# *Horsebox MOT - Warwickshire. Also in NL*



## SS.89 (16 January 2012)

Hi guys,

I bought my first 3.5 tonne horsebox back in october and its MOT is due in around a months time.
Just wondered if anyone had any experience of getting their box's MOT'd in the warwickshire area and if there's anyone who's really good / who to avoid etc.
Might sound a bit dim but i've heard a few horror stories of people getting ripped off. I know my stuff when it comes to cars but in regards to a horsebox this will be a first. Few of the girls down the yard have gave me a bit of a list but just wanted to see if there was any other opinions.
Im in Coventry so anywhere localish!

Its a 3.5 VW LT35

Thank you all 

SS x


----------



## carthorse (16 January 2012)

We have a 7.5 ton and use someone Southam way[ I think ] he collects our horsebox and checks it out , takes it for test and brings it back , he is reasonable.

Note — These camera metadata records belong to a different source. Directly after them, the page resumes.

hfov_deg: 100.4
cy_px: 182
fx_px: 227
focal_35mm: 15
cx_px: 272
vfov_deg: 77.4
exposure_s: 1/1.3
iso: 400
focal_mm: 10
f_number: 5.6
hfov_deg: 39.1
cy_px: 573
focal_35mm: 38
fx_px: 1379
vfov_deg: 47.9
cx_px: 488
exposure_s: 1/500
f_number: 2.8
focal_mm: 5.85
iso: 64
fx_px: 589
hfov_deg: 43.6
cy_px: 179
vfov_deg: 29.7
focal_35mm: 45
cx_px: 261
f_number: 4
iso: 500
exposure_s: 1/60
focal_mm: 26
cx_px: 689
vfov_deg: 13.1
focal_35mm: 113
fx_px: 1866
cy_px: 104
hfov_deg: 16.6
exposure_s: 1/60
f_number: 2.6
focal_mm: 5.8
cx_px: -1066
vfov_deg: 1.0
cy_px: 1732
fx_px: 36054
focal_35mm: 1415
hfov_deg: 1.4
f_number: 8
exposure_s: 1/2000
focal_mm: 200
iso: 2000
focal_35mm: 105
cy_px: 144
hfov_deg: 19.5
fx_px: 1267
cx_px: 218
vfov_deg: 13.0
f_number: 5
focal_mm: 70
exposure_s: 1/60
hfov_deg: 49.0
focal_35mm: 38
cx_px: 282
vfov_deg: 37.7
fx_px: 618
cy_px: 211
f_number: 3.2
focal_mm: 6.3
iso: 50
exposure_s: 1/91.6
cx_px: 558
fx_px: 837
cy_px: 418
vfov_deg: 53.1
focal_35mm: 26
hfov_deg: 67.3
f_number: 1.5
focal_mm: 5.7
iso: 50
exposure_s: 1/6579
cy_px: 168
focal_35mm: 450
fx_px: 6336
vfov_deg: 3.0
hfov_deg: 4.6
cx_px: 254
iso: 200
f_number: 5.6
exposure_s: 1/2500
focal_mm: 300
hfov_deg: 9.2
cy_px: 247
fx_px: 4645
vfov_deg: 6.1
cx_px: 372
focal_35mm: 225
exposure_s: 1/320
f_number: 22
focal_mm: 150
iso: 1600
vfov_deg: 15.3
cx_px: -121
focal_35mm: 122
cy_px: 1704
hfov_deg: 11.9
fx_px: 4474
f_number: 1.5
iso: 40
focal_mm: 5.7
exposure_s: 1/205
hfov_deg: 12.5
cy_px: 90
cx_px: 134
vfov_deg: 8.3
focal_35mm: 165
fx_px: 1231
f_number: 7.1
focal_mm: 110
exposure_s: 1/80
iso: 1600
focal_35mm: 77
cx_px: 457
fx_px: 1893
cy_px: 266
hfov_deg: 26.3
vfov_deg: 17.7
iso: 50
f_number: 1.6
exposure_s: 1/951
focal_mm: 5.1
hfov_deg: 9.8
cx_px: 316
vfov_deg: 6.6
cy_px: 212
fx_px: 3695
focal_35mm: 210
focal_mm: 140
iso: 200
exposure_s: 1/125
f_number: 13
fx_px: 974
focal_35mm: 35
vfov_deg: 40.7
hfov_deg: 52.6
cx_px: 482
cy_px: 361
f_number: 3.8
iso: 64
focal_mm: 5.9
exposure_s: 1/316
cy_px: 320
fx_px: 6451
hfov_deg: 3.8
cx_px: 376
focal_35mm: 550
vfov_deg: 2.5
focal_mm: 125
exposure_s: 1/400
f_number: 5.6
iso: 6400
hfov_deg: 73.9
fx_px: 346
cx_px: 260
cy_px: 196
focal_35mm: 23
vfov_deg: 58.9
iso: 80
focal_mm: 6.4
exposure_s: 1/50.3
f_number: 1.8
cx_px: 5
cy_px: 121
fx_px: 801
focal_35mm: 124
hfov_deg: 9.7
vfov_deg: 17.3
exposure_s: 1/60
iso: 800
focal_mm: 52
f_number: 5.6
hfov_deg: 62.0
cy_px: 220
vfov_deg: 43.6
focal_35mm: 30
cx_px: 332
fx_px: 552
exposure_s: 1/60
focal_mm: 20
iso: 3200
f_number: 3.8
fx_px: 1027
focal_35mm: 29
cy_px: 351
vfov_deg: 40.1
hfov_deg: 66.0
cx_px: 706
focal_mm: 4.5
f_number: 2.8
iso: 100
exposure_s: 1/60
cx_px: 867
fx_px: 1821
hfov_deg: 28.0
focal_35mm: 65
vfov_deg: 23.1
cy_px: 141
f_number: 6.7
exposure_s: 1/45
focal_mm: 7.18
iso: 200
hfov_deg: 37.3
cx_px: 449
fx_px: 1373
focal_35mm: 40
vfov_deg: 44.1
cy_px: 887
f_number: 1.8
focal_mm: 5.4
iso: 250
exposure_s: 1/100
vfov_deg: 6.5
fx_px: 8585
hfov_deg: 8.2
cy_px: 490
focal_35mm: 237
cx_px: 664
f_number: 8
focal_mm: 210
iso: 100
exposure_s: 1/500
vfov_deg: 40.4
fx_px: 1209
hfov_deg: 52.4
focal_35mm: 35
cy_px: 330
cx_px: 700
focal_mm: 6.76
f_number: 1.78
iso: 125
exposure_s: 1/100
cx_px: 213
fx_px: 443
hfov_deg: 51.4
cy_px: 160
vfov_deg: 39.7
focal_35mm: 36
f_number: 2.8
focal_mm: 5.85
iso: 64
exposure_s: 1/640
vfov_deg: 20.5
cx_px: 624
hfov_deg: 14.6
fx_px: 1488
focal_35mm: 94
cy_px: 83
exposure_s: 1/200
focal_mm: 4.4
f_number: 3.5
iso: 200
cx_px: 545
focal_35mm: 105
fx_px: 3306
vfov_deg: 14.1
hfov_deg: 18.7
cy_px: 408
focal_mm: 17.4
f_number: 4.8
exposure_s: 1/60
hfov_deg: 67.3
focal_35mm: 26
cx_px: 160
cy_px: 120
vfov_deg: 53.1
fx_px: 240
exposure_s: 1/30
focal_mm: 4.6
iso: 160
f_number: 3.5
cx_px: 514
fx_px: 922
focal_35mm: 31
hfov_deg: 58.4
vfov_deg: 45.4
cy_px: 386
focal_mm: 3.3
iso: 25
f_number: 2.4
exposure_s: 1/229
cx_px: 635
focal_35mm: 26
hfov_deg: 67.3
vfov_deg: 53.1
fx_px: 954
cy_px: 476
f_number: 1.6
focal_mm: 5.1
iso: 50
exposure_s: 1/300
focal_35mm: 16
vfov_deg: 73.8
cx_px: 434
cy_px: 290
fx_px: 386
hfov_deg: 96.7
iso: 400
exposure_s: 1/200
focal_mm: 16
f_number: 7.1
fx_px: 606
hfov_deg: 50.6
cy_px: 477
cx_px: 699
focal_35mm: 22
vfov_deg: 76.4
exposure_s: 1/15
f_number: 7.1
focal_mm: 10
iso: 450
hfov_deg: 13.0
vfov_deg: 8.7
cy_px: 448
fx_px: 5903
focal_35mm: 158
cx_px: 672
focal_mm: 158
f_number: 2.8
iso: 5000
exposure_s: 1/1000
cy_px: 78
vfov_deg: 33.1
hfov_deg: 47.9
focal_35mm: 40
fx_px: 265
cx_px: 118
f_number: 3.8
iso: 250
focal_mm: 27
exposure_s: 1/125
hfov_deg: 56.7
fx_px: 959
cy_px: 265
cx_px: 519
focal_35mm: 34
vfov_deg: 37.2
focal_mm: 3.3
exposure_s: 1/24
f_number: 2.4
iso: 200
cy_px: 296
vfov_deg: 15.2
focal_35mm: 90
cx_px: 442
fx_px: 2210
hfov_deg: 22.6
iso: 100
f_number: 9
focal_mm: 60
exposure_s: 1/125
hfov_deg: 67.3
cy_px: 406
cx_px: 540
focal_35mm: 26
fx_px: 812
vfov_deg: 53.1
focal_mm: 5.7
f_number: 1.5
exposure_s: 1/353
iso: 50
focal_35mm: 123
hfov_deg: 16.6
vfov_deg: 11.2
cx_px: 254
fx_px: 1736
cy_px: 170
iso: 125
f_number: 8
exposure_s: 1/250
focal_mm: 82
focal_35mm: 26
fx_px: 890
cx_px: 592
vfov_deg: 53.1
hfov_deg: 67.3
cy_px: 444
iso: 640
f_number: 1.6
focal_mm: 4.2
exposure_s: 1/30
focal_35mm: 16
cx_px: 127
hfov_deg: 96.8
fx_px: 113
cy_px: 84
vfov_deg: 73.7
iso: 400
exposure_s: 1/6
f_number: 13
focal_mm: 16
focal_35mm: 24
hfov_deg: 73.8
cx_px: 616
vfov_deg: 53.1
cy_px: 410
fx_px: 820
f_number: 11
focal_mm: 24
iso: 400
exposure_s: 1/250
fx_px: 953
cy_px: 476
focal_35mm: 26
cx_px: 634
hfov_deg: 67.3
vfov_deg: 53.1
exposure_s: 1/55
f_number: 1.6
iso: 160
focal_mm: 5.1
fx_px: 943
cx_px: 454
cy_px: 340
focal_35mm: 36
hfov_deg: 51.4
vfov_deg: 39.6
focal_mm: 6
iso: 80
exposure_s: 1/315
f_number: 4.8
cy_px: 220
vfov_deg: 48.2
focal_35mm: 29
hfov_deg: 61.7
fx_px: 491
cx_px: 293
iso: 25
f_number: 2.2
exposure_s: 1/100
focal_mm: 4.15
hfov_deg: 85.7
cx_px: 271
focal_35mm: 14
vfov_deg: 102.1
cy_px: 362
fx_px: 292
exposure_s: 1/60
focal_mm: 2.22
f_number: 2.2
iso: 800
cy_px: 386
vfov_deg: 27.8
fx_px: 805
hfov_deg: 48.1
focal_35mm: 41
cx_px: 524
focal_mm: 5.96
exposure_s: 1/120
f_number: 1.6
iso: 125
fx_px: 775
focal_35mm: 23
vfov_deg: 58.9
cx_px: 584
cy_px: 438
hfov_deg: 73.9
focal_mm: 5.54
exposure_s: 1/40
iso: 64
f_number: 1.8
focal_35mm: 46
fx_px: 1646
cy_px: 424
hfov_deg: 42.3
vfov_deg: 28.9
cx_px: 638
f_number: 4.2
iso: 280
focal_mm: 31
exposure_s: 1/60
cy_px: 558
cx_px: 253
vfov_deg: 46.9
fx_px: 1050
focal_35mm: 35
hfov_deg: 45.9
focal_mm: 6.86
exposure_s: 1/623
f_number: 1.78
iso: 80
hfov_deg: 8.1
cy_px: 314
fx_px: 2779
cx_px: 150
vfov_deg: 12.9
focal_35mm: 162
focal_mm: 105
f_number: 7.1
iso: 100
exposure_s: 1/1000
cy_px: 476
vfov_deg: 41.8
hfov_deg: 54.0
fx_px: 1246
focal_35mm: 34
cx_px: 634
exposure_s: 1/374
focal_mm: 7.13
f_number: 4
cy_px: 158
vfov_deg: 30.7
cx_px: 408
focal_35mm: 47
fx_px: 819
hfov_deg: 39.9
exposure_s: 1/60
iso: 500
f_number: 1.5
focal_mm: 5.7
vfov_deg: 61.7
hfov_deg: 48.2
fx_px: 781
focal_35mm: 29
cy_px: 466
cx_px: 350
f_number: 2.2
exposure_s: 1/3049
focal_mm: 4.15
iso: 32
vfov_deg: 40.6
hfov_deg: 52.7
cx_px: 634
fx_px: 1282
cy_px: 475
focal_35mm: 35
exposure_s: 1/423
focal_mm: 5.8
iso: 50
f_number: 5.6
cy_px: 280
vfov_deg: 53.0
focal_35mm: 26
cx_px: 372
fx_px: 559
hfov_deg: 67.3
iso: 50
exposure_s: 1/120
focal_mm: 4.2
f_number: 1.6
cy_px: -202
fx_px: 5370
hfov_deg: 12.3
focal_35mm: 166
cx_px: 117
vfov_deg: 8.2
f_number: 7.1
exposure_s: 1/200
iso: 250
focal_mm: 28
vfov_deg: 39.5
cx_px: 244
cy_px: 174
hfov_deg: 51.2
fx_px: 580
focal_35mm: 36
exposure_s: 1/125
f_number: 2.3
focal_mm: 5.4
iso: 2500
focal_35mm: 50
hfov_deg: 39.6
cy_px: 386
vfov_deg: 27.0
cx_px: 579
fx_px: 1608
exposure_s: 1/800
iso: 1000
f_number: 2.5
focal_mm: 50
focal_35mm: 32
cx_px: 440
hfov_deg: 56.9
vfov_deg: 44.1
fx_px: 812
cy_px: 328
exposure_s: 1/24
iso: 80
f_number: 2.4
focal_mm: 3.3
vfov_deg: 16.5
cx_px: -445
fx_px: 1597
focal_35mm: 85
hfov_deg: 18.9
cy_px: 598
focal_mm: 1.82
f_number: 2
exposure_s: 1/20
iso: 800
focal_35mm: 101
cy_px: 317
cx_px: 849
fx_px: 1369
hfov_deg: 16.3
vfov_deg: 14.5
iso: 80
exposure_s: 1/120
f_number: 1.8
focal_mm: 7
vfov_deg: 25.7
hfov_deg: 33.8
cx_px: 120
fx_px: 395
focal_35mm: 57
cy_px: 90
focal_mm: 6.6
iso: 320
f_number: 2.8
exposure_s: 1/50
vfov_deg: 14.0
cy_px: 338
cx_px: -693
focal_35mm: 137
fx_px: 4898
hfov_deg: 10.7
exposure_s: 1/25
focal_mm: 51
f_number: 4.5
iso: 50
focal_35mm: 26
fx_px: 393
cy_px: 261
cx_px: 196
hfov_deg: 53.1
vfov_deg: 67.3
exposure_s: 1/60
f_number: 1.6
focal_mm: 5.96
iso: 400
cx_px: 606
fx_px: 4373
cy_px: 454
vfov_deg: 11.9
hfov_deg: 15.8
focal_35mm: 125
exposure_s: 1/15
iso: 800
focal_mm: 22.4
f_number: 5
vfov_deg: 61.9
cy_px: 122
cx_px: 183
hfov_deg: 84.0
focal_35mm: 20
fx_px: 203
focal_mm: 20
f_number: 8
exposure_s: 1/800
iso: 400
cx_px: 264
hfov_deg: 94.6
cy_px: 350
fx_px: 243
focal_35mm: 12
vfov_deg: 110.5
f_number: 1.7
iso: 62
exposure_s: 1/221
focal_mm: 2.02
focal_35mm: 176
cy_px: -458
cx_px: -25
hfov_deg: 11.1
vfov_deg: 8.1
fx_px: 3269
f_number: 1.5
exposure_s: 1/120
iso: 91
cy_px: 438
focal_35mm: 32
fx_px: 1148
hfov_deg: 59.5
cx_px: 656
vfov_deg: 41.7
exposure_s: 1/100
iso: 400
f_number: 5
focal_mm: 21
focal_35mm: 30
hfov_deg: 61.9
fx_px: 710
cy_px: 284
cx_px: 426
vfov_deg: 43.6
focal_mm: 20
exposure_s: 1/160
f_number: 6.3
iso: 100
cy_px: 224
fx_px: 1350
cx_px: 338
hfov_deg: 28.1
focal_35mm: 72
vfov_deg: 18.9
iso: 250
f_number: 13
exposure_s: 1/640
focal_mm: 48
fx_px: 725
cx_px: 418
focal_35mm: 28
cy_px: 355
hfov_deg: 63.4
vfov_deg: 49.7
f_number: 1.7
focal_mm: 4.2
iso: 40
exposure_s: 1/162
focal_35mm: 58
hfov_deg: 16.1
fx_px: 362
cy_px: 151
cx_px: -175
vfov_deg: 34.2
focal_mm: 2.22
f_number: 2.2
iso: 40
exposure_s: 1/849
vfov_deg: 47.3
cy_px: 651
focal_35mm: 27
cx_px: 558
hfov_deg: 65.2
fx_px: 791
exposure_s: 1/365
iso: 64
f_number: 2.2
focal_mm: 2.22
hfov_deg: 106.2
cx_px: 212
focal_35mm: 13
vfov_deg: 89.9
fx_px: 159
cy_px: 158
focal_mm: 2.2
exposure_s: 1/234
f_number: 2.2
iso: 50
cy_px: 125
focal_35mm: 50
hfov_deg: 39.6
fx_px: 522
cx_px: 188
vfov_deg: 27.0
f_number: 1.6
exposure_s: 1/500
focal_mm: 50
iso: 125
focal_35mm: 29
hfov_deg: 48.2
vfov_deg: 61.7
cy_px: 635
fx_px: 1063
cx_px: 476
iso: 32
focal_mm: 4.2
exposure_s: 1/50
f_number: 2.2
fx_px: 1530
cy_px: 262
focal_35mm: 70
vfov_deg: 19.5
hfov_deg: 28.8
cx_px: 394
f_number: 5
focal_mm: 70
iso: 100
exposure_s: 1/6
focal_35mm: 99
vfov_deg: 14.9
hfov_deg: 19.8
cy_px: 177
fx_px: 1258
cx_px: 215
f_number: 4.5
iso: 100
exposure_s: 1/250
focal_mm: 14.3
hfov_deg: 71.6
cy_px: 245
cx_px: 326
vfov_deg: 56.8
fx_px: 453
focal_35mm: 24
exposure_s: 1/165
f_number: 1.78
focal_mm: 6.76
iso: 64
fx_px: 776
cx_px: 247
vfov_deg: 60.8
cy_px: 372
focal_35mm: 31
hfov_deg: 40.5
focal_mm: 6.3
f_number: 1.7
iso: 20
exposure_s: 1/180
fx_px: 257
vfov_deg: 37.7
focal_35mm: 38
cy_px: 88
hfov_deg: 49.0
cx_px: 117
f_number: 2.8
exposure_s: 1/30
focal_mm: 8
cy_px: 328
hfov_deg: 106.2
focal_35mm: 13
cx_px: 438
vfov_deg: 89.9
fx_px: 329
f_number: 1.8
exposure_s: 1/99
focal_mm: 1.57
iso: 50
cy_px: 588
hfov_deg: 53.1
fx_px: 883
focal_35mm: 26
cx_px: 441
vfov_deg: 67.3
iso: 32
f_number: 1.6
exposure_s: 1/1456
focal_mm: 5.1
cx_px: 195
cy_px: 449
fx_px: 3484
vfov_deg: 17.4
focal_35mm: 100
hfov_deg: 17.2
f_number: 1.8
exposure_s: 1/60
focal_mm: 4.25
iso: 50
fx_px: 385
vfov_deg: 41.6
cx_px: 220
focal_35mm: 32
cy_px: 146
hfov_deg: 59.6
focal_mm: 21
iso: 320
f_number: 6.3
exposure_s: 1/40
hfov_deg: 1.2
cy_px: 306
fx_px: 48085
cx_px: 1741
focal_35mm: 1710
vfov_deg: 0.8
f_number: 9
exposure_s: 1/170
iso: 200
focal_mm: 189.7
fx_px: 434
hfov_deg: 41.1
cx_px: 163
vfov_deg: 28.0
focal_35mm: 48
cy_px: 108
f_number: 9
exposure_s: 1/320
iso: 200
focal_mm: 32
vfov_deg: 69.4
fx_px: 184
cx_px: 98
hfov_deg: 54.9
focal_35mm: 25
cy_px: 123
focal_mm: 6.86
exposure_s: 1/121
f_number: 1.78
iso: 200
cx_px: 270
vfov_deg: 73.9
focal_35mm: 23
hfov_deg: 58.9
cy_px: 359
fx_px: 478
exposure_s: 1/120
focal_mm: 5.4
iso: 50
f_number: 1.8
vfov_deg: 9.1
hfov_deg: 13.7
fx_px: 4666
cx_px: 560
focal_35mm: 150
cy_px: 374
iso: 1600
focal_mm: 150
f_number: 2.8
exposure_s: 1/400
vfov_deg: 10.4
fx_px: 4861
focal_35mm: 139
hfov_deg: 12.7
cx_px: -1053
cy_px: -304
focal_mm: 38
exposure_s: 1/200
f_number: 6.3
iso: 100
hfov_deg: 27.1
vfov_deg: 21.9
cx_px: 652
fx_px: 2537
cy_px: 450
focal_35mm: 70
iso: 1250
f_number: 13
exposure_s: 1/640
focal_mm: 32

Before I used to go to a commercial place and it cost a fortune . I will try to get his number for you from my husband.


----------



## carthorse (16 January 2012)

Will pm you


----------



## carthorse (16 January 2012)

Don't quite understand because in this post yesterday you say it was mot'd a month ago???????????????
http://www.horseandhound.co.uk/forums/showthread.php?p=10340863#post10340863


----------



## SS.89 (16 January 2012)

carthorse said:



			Don't quite understand because in this post yesterday you say it was mot'd a month ago???????????????
http://www.horseandhound.co.uk/forums/showthread.php?p=10340863#post10340863

Click to expand...

Lol well snooped out .... wasn't MOT'd it was serviced. Which is why I posted this about getting it MOT'd as I have no idea where to get it done. As I stated before its normally cars i'm into not horsebox's. Dad had it serviced for me ... got it confused with MOT. Sorry


----------



## carthorse (16 January 2012)

Easy mistake to make, good luck


----------



## Dot2dot (17 January 2012)

There's a place on the tamworth road that does it. There is normally as lorry parked there i dont know the name or number but might be worth having a drive down there if youre local.


----------